### REQUIRED TASK 1
Answer these questions about the passage on Britain's farrier shortage.
(a) Which body licenses farriers in the United Kingdom?
(b) How many registered farriers does Scotland have?
(c) From which town do the farriers nearest to Caithness drive in, and roughly how long is the drive?
### REQUIRED TASK 2
Carry on the passage about Britain's farrier shortage past its last sentence.
---------- PASSAGE TO READ
Britain registered 30 new farriers in 2023. Scotland has one apprentice in training.
A farrier is the tradesperson who trims and shoes horses' hooves. In the United Kingdom, a farrier must be licensed by the Farriers Registration Council, and the licence is earned through a four-year statutory apprenticeship. That pipeline has almost stopped. About 30 new farriers were registered in 2023. The total register has fallen from roughly 3,000 a decade ago to around 2,600 today. Scotland, a country of 5.5 million people, has 179 registered farriers and exactly one apprentice currently in training. Horse owners in the Highlands, Cumbria, Cornwall, Devon, Somerset and Shetland wait months for shoeing and watch good farriers refuse new clients. Almost every UK farrier is a one-person mobile van. No company runs the trade at scale.
01The pain
Caithness, in the far north of Scotland, has no resident farrier. The nearest ones drive in from Inverness, roughly two hours away. On the Horse and Hound forum in March 2020, a poster mapped out the shortage from the Highlands to Caithness to Morayshire to the Northern Isles.1 Five years later, the picture is worse, not better.
--------------------
---------- DATA RECORDS
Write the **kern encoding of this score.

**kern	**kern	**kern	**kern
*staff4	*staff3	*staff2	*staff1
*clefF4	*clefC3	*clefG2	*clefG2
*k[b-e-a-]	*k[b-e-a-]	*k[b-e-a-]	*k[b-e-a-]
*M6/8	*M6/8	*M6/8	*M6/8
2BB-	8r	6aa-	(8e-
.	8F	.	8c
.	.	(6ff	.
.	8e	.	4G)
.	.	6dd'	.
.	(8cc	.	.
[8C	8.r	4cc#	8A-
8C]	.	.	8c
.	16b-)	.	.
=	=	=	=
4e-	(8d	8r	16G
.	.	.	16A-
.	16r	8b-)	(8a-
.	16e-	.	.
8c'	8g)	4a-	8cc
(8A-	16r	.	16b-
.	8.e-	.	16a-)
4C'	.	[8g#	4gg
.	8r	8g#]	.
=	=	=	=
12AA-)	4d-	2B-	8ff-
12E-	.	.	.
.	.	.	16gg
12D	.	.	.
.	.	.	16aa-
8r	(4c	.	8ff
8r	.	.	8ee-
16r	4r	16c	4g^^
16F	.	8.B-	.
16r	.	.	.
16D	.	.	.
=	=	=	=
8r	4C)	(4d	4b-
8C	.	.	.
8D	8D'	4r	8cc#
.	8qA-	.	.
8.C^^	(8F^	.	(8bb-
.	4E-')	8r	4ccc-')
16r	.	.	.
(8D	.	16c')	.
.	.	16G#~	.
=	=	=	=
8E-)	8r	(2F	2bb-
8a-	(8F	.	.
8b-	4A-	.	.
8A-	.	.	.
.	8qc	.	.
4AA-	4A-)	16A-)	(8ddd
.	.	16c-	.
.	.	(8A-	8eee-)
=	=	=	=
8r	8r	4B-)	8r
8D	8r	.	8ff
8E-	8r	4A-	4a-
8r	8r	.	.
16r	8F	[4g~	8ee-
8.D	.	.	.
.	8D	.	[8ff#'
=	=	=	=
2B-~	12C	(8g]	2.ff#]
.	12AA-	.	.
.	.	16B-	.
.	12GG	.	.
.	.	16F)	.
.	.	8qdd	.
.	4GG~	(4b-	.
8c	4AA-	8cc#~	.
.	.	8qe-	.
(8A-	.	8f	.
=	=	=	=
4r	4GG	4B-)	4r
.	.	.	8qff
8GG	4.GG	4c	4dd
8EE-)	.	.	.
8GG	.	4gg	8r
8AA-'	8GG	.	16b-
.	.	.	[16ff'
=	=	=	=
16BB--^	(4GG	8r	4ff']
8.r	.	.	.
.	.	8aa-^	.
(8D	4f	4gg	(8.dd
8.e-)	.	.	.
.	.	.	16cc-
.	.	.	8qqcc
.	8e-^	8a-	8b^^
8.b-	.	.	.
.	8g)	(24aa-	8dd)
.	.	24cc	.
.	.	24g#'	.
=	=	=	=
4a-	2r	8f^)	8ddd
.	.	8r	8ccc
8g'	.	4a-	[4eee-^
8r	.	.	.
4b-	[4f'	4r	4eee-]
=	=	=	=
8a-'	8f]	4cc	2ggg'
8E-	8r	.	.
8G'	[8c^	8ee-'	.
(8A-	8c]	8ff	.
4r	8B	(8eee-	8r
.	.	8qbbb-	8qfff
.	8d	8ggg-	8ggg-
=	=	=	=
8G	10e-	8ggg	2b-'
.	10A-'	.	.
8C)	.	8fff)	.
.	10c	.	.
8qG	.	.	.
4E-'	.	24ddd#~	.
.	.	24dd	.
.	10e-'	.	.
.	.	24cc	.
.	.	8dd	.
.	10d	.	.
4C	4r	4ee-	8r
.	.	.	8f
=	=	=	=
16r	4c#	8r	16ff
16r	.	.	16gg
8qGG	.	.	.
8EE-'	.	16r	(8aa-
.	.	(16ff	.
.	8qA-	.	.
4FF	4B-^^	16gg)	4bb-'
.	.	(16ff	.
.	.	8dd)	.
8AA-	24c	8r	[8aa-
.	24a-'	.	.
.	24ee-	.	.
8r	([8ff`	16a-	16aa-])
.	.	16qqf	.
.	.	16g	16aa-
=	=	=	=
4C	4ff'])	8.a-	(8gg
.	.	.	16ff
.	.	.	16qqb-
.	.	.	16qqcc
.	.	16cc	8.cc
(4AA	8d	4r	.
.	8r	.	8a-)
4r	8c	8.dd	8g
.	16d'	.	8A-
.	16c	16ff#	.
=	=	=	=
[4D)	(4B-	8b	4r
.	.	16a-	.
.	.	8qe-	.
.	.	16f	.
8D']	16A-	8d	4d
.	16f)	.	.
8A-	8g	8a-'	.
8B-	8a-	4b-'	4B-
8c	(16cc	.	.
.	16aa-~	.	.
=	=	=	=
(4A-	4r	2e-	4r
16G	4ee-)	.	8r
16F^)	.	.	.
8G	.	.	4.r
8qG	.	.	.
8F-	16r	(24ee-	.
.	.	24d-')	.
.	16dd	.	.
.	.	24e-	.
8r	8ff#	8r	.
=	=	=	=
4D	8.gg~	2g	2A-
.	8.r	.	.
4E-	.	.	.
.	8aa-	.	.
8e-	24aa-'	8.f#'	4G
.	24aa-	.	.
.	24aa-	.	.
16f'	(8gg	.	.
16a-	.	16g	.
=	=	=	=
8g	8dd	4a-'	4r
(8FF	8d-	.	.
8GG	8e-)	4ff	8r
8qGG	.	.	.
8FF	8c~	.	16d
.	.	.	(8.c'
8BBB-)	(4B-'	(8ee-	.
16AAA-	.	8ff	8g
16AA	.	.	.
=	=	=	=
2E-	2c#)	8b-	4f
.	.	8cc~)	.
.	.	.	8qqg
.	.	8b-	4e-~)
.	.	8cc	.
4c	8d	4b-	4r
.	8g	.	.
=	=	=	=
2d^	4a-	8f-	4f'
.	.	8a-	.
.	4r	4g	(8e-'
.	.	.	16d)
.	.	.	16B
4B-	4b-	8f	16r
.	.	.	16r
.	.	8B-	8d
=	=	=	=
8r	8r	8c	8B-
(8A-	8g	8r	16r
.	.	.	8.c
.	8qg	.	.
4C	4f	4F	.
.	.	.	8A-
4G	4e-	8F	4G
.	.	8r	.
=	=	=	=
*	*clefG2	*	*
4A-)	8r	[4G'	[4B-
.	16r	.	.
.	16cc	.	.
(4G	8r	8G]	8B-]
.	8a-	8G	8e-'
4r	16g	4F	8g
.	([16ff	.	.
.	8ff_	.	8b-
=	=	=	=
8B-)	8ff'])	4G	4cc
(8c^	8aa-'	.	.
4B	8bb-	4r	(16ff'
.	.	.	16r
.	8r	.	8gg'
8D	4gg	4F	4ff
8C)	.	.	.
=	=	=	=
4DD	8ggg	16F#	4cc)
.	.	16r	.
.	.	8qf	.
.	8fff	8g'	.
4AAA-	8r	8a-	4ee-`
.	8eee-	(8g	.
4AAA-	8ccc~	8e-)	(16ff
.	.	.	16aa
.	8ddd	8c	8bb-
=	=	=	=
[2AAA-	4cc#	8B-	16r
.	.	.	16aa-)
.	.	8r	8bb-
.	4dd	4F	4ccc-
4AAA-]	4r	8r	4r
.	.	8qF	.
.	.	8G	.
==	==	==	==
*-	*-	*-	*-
--------------------
### EXERCISE RESPONSE 1
(a) The Farriers Registration Council.
(b) 179.
(c) Inverness, roughly two hours away.

### EXERCISE RESPONSE 2
The Farriers Registration Council, the UK statutory body that licenses farriers, registered about 30 new farriers in 2023.2 The total register has dropped from roughly 3,000 a decade ago to about 2,600 today. Scotland, a country of 5.5 million people, has 179 registered farriers and exactly one apprentice in training. The four-year apprenticeship is paid for personally by the apprentice or by the senior farrier who hosts them, with no Scottish government funding since 2017. Only 120 to 170 senior farriers across Great Britain hold Approved Training Farrier status, the licence needed to take an apprentice on, and many of them refuse to take one because the apprentice's wages and on-costs exceed what they bill back.3
Horse owners across the Highlands, Cumbria, Cornwall and Shetland wait months for shoeing. The British Horse Society, the main equine welfare charity, is running a 2025 survey on the welfare fallout: horses unshod, or shod late by farriers running flat out.4 Almost every UK farrier is a one-person mobile van. No company runs the trade at scale.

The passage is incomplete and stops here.